D'où vient cette indifférence, d'après vous ?

"Les gens achètent parce qu'ils en ont entendu parler, parce qu'il y a une renommée, parce qu'il y a une pub qui est faite autour et un travail d'une galerie autour... Pour m'occuper des artistes tchèques, c'est plus compliqué, je ne peux pas apporter beaucoup d'oeuvres à la fois. A part quelques coups de coeur, parce qu'on a des collectionneurs formidables qui craquent instantanément, c'est vraiment un travail de fond qu'il faut faire. Je n'ai plus le courage pour ça. Il faudrait une jeune galerie qui s'installe et qui prenne les Tchèques, les nouveaux, les jeunes."

Est-il difficile de mettre sur pied une galerie en France ?

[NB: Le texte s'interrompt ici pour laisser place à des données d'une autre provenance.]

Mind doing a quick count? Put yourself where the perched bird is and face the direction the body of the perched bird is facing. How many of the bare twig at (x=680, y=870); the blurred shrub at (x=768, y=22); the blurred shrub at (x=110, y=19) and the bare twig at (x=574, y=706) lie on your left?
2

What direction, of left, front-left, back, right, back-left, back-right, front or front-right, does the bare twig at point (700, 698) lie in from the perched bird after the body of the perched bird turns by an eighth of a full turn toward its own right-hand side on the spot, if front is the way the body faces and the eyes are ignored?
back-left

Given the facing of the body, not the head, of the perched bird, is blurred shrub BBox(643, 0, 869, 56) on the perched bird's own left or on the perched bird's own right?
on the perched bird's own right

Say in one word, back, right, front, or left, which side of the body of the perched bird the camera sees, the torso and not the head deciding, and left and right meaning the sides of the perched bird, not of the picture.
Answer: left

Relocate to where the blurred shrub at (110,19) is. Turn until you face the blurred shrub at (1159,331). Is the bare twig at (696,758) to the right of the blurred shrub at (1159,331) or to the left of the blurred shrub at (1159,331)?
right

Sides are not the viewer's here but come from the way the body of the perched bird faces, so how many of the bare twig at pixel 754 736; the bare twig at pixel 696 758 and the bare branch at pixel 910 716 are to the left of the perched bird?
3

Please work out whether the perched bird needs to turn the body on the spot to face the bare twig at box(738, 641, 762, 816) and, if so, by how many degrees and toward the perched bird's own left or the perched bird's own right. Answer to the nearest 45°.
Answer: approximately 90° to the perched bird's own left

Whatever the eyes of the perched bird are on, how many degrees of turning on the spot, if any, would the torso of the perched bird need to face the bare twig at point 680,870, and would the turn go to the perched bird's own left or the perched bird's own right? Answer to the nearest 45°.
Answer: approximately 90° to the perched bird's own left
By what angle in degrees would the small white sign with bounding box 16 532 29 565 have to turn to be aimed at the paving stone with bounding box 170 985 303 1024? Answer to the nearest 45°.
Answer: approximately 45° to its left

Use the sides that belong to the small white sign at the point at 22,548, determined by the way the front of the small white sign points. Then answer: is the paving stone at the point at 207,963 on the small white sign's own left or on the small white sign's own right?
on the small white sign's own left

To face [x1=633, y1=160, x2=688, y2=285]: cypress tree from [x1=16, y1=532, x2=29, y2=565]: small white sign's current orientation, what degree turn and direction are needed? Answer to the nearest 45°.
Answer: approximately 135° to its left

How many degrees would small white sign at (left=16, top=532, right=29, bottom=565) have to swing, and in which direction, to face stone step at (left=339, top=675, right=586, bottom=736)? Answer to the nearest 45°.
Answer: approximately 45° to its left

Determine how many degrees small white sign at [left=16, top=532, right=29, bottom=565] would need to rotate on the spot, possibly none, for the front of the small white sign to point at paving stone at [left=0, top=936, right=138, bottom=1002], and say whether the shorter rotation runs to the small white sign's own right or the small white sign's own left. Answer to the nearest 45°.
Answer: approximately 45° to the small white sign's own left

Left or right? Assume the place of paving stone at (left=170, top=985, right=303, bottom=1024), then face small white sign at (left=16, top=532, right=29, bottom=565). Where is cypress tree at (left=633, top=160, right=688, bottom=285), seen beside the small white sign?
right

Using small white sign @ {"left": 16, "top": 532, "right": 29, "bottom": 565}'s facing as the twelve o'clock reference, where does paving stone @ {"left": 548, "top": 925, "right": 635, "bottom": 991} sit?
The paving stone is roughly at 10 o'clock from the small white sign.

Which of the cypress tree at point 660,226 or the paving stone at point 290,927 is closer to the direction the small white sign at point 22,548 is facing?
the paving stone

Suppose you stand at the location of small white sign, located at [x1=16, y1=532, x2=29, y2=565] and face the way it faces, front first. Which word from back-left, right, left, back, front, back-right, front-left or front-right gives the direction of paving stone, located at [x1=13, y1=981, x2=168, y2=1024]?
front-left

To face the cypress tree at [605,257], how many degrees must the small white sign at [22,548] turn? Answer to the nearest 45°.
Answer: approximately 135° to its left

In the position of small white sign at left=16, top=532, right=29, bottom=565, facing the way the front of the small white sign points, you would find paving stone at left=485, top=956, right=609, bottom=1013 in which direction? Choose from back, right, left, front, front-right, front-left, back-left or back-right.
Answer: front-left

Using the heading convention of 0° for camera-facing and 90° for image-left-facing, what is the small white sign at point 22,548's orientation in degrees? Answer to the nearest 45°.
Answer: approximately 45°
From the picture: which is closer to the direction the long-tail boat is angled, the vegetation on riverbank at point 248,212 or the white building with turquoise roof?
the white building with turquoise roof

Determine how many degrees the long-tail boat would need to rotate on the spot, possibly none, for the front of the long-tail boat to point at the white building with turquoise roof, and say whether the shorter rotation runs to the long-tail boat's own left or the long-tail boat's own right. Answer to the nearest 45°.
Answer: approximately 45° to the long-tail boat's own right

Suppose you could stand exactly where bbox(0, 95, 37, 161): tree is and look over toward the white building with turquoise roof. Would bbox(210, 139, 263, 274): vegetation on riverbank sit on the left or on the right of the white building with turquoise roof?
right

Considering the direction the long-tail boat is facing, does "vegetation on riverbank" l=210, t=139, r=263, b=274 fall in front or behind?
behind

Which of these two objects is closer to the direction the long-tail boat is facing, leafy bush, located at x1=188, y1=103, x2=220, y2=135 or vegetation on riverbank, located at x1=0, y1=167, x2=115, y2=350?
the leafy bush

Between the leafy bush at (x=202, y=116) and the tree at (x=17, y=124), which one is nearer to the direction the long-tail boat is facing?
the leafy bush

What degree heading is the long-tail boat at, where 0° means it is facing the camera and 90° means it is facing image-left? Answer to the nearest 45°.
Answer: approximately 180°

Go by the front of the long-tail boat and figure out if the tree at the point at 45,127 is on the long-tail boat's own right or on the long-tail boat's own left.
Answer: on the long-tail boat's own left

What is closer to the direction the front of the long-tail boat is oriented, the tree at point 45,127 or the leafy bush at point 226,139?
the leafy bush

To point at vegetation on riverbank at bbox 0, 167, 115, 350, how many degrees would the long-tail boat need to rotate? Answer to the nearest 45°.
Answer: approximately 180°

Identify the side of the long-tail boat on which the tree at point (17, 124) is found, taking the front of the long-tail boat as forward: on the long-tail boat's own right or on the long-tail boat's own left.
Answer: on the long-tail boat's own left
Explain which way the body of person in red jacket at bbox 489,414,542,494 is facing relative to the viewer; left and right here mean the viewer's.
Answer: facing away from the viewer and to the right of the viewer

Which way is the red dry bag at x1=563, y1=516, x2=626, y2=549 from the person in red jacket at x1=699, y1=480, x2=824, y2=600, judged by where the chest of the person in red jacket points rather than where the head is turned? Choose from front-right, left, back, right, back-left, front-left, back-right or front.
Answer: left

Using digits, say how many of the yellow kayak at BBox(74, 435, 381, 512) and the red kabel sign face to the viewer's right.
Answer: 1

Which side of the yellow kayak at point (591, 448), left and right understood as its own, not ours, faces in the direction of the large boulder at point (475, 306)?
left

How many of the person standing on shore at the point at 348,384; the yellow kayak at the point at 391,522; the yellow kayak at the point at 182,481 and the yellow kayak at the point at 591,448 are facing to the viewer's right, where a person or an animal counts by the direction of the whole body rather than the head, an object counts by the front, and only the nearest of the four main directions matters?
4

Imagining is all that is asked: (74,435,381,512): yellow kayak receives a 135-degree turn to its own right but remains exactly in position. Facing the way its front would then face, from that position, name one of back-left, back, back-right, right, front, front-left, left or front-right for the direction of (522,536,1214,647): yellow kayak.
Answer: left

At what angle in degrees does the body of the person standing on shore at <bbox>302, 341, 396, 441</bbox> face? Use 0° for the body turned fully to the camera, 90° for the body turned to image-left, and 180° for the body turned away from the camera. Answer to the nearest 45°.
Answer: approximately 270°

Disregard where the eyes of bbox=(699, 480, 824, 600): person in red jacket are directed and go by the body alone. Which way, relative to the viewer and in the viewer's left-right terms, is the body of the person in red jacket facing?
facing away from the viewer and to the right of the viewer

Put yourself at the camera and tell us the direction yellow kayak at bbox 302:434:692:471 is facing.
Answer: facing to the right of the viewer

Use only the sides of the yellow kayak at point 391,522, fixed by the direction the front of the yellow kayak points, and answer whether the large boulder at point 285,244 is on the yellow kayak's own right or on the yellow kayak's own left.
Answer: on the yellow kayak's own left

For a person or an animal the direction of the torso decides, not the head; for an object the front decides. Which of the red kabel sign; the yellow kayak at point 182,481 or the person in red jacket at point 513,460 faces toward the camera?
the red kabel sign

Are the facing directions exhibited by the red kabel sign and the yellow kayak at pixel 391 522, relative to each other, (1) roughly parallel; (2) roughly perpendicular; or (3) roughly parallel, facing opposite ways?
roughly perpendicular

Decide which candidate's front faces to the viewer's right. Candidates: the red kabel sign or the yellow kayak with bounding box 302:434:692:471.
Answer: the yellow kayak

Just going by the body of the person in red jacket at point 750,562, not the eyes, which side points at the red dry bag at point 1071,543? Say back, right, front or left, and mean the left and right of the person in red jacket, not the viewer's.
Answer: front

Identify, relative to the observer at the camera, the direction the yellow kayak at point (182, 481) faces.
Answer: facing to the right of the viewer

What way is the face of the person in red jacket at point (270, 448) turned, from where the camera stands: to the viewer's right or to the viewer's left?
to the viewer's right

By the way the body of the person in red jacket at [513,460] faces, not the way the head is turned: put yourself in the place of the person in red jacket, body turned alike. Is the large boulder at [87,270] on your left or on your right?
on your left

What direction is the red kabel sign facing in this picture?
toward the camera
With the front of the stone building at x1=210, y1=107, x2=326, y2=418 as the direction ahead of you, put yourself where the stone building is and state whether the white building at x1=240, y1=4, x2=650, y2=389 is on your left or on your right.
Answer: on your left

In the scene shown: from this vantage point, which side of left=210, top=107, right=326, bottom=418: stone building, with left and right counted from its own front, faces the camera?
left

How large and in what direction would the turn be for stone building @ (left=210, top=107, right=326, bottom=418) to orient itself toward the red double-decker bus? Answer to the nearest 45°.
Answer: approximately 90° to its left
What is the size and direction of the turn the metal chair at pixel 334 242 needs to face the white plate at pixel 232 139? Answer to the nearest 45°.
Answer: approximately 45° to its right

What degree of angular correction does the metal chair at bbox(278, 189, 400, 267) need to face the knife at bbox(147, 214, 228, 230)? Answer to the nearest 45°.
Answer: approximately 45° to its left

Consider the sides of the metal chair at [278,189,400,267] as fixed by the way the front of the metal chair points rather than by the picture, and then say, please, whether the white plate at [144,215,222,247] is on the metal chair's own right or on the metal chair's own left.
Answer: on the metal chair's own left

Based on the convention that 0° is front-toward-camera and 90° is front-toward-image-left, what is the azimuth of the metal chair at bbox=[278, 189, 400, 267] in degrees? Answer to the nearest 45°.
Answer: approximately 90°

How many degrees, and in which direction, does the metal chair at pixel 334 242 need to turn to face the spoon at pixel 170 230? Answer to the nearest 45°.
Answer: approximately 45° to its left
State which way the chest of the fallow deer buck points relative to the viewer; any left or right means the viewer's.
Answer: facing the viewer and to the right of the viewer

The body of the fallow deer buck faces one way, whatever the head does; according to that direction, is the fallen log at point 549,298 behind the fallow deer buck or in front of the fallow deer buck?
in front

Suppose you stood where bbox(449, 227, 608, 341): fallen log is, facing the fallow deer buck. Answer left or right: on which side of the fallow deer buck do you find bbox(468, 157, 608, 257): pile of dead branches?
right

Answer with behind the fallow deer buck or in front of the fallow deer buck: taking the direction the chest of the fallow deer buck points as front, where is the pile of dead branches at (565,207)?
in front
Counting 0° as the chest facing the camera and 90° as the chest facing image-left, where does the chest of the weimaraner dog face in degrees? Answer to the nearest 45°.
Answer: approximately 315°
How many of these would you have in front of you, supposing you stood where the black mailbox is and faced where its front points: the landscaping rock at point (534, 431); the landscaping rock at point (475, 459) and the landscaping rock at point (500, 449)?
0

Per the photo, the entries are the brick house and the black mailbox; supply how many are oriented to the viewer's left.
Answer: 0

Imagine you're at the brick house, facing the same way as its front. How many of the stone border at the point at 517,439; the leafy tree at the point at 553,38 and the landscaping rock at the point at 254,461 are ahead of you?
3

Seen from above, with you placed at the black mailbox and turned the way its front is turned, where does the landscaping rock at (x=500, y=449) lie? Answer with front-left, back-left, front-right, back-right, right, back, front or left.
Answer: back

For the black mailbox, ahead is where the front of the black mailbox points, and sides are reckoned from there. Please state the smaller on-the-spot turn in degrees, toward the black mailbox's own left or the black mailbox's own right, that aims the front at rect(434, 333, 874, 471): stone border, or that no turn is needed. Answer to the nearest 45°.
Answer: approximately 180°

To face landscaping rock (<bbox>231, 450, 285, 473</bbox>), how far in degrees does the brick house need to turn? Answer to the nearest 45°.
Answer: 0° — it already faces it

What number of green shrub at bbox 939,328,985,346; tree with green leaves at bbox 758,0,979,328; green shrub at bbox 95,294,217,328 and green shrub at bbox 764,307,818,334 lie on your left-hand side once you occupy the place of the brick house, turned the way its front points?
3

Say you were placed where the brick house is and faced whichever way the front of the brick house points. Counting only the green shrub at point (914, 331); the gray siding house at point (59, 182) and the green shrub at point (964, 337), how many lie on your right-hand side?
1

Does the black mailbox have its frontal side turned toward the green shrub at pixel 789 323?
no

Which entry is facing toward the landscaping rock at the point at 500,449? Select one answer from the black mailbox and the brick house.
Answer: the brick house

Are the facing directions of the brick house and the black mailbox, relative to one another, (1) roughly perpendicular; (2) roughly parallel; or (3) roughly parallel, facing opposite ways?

"Je crois que le métier de galeriste est le métier le plus fou qui existe, partout dans le monde. On est un intermédiaire entre l'artiste et le collectionneur. On a tous les reproches de la terre par les artistes et les collectionneurs font un peu les difficiles, donc se n'est pas évident de faire du charme à tout le monde... Non, c'est un métier difficile et la conjoncture économique a toujours été difficile pour l'art. Depuis 25 ans, j'entends dire : 'ah, c'est difficile !' Alors il y a la guerre du Golf, il y a les attentats à New York... A chaque fois les gens n'ouvrent plus leurs porte-monnaie, c'est ça le problème. L'art est un luxe et il passe après tout le reste."

Vous-même, vous faites aussi de la peinture ?

"Moi, j'ai fait les Beaux-Arts, j'ai fait de la gravure. Mais je ne fais plus rien depuis que j'ai une galerie ! Je n'ai absolument plus le temps de m'occuper de moi. Je fais mon travail pour les artistes."

L'art tchèque a-t-il, à vos yeux, quelque chose de spécifique ?

"Oui, c'est assez spécifique par rapport à l'art français par exemple. C'est assez expressionniste, on y retrouve une influence de l'Allemagne. Et puis, il y a ce côté abstrait, qui vient de Malevitch... En fait, j'ai rarement présenté des artistes figuratifs, dans ma galerie. Mais ce que je vois dans les murs à la foire est plutôt expressionniste qu'abstraction méditative et contemplative, ce qui est ma tendance à moi."

Si Geneviève Mathieu dit que "l'art est un luxe", pour les galeristes tchèques, la participation aux grandes foires internationales en est aussi un, comme l'explique Miroslav Lipina de la galerie La Femme :

"Hier, nous, les galeristes qui participons à Art Prague, avons eu un débat, sur ce sujet-là. Ceux qui ont déjà exposé dans des foires mondiales ont dit que cela leur était revenu très cher. Certains galeristes tchèques se sont plaints de ne pas avoir été admis à des foires importantes, puisqu'ils proviennent d'un pays de l'ancien bloc de l'Est. Mais le plus grand obstacle restent les moyens financiers. Dans certains pays, les artistes reçoivent des subventions pour ça. Chez nous, personne ne nous soutient."